Question 6: Imagine that you are watching the Republic Day parade on TV with a friend and she remarks, "Look at these tribals. They look so exotic. And they seem to be dancing all the time". List three things that you would tell her about the lives of Adivasis in India.

Answer :

The three things I would tell a friend about the Adivasis in India would be:

  • Lives of Adivasis are actually very rich but people seem to know very little about the realities of their lives.
  • They are usually shown in sympathetically in colourful costumes, headgear and dancing.
  • Often people wrongly believe that Ad are exotic, primitive, backward and immune to development.
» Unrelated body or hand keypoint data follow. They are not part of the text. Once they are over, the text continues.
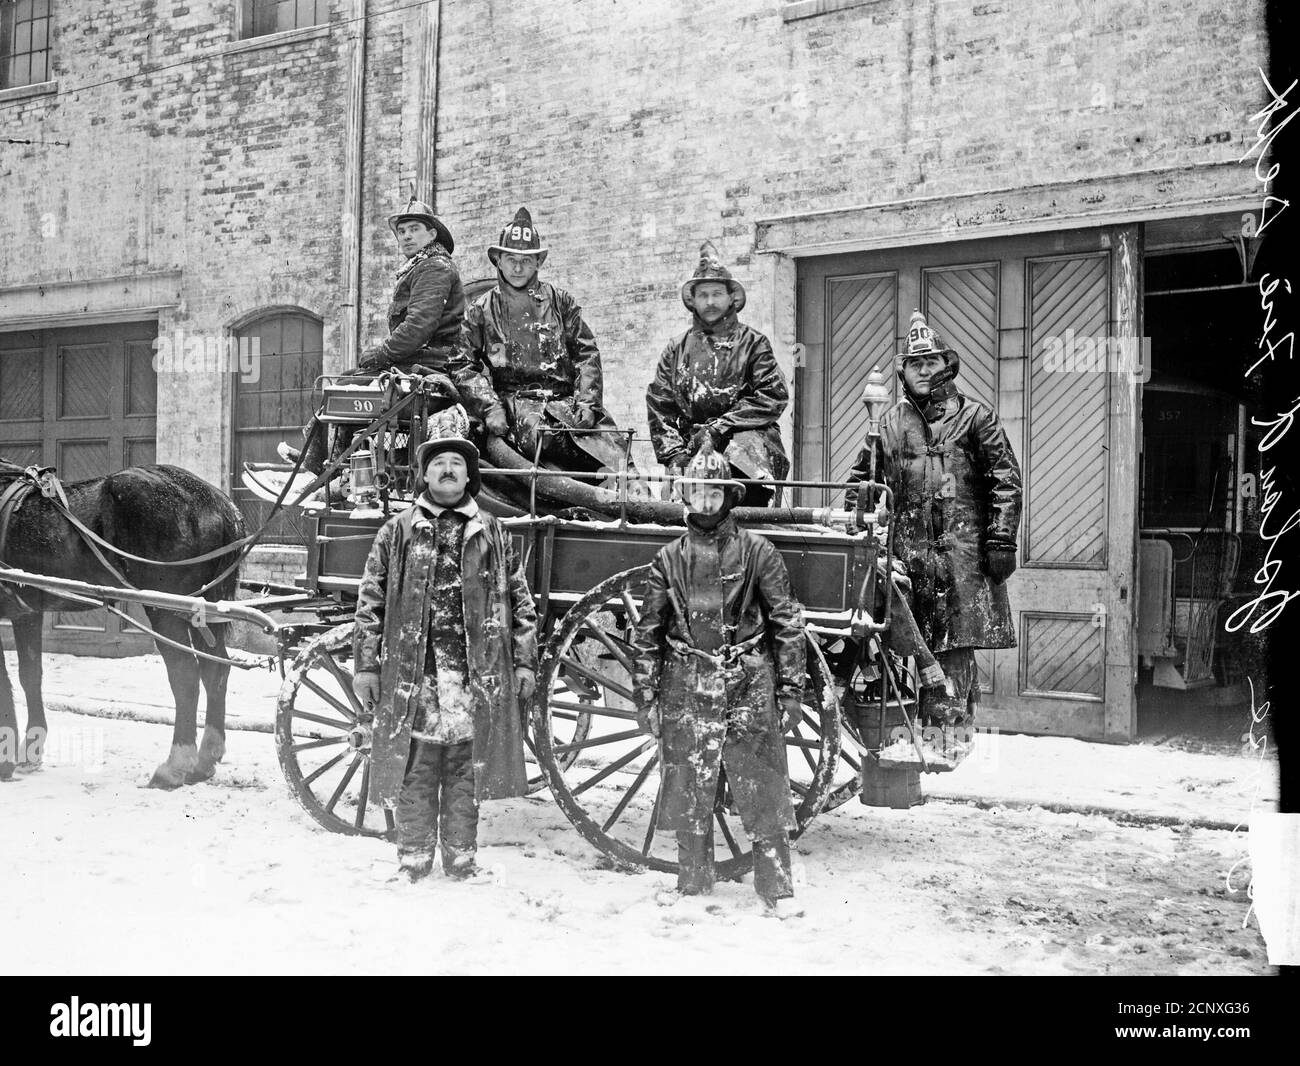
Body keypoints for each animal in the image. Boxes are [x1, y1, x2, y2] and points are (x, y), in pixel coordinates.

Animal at [0, 462, 245, 785]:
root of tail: (221, 504)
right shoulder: (26, 612)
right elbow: (30, 676)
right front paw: (29, 753)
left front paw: (6, 762)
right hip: (204, 610)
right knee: (215, 670)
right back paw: (205, 760)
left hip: (165, 609)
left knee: (185, 674)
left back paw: (175, 766)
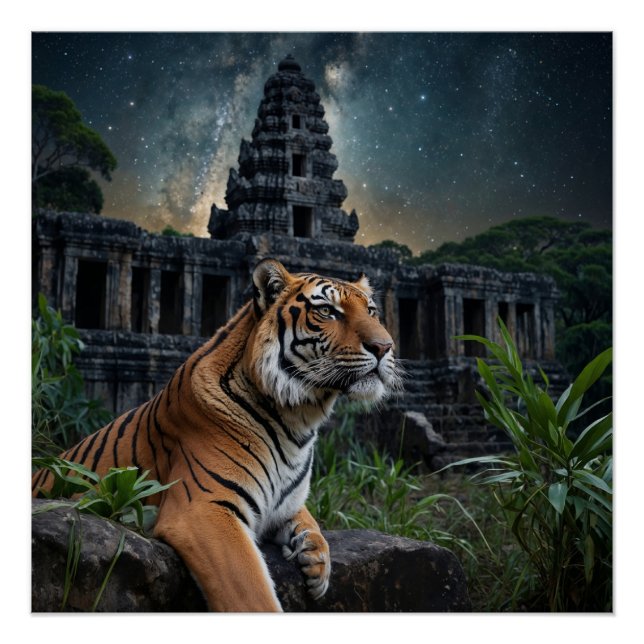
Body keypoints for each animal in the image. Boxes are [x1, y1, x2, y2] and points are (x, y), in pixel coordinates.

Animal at [32, 258, 402, 612]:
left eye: (371, 311)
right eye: (327, 311)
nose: (385, 346)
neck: (298, 420)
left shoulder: (286, 503)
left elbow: (310, 521)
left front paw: (317, 564)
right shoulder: (204, 508)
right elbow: (253, 596)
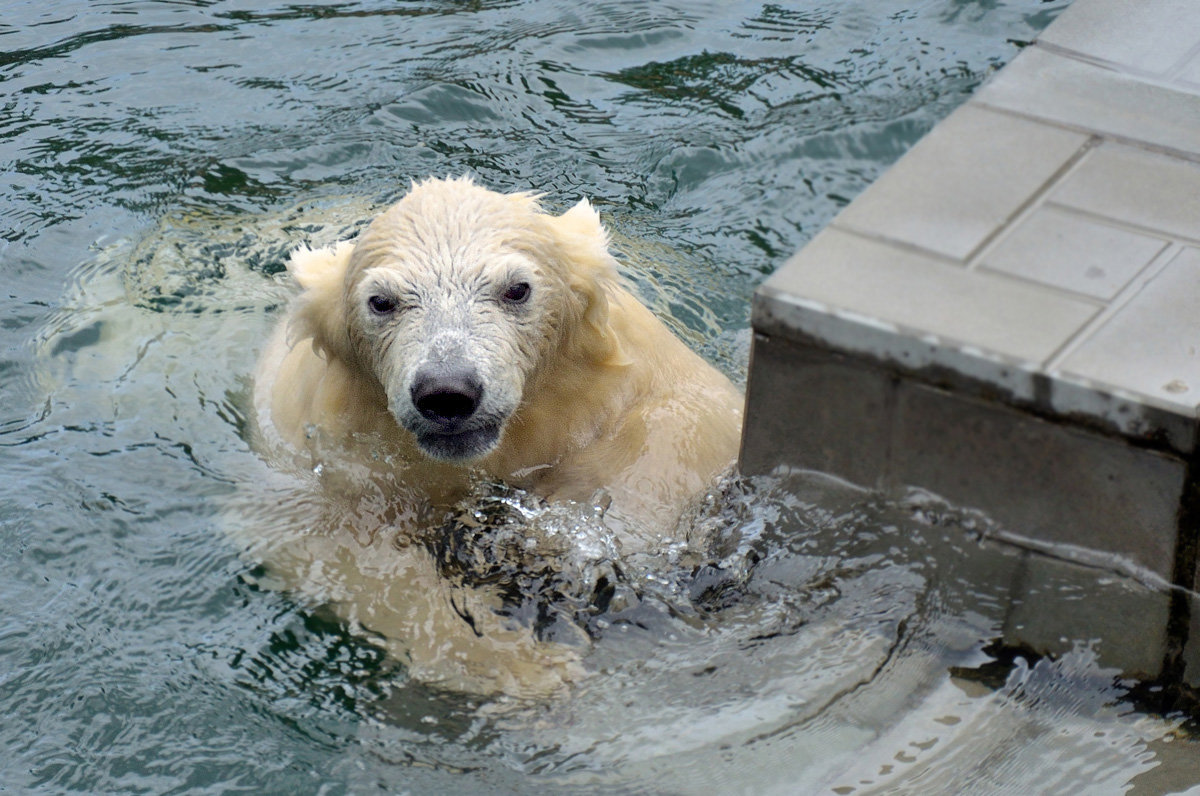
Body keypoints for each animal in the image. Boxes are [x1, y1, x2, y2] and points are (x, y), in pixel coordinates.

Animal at [249, 176, 744, 696]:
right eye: (381, 301)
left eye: (517, 288)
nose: (447, 391)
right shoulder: (327, 454)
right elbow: (348, 553)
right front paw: (527, 665)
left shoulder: (635, 373)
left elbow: (682, 426)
Question 7: In the storyboard, you read about how Helen hopes to make a movie on the Adivasi story. Can you help her by developing a short story on Adivasis?

Answer :

Adivasis are a primitive community living in and/or near forests:

  • Around 8% of India’s population is of Adivasis. Most important mining and industrial centers like Bokaro, Rourkela, Jameshdpur are located in their area.
  • They are not homogeneous populations: There are about 500 different Adivasi groups in India.
  • They are in large numbers in the states like Andhra Pradesh, Jharkhand, Odisha, North Eastern States.
  • Odisha is home for at least 60 different tribal groups.
  • Other states where Adivasis live in sufficient numbers are:
  • Chattisgarh, Madhya Pradesh, Gujarat, Maharashtra, and Rajasthan.
  • They do not have a hierarchical social structure like other communities.
  • They are radically different from other Indian societies in which the caste system is there.

Question 8: Would you agree with the statement that economic marginalisation and social marginalisation are interlinked? Why?

Answer :

Yes, economic and social marginalisations are interlinked. This can be described by the following:

  • The minorities are rendered marginalised economically because they are not allowed access to the benefits of economic development.
  • When there is no economic development the minorities do not develop socially. Their society does no experience the fruits of social development. They remain backward.